I wish to thank the kind person in advance for replying to my queries.
Regards
Amy
Operating system used: IOS
Best Answer
-
Jurre Dataiku DSS Core Designer, Dataiku DSS & SQL, Dataiku DSS Core Concepts, Registered, Dataiku DSS Developer, Neuron 2022 Posts: 115 ✭✭✭✭✭✭✭
Hi @Aminmin
,QN-1 : the dot (.) is a special character when using regex, it stands for any character. When you mean the actual dot itself you have to escape that out with a backslash. You can test your regex here if experimenting in DSS itself is not an option for you
QN-2 : As the mentioned values are not part of a bigger value why not use the option "complete value" ? And : (*) is a special character in Regex too, it matches the previous token in your regex between zero and unlimited times.. If you insist on using regex here then escape it with a backslash.
QN-3 : try ^NA for this. This is a very simplistic solution because i can't check a better one right now.. ( a general search "regex replace first occurrence of string" would give you some more options)

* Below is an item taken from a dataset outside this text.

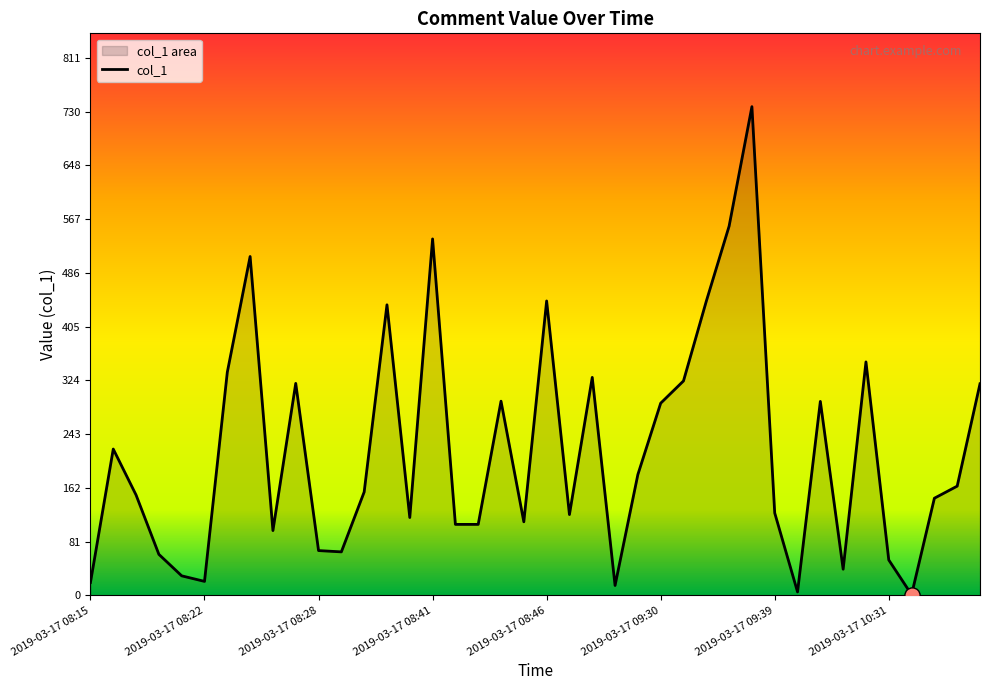

Which has a higher value, 2019-03-17 09:58 or 2019-03-17 08:24?

2019-03-17 09:58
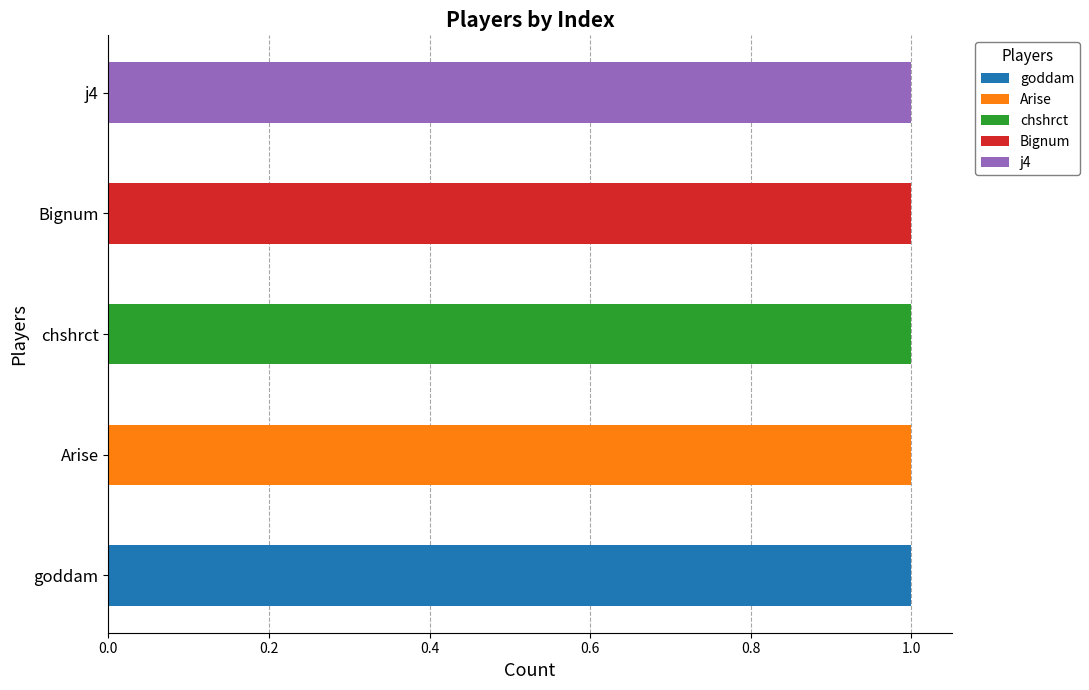

Which series has the largest range (max minus min)?

goddam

QN-4 : i don't have a general rule for using one or the other... regex are great because of the near infinite possibilities, but can be complex to construct and read after a while. Using the substring-option is also nice because it's a quick solution for easy challenges where a big gun like regex is simply over-reacting. When i do not have a clear view of what's happening in a certain column i like regex over substrings as regex can be very specific.
hope this helps!
Jurre
Answers
-
Hi Jurre, greatly appreciate your gudance. Your explanation is easy to understand and the suggestions are very useful.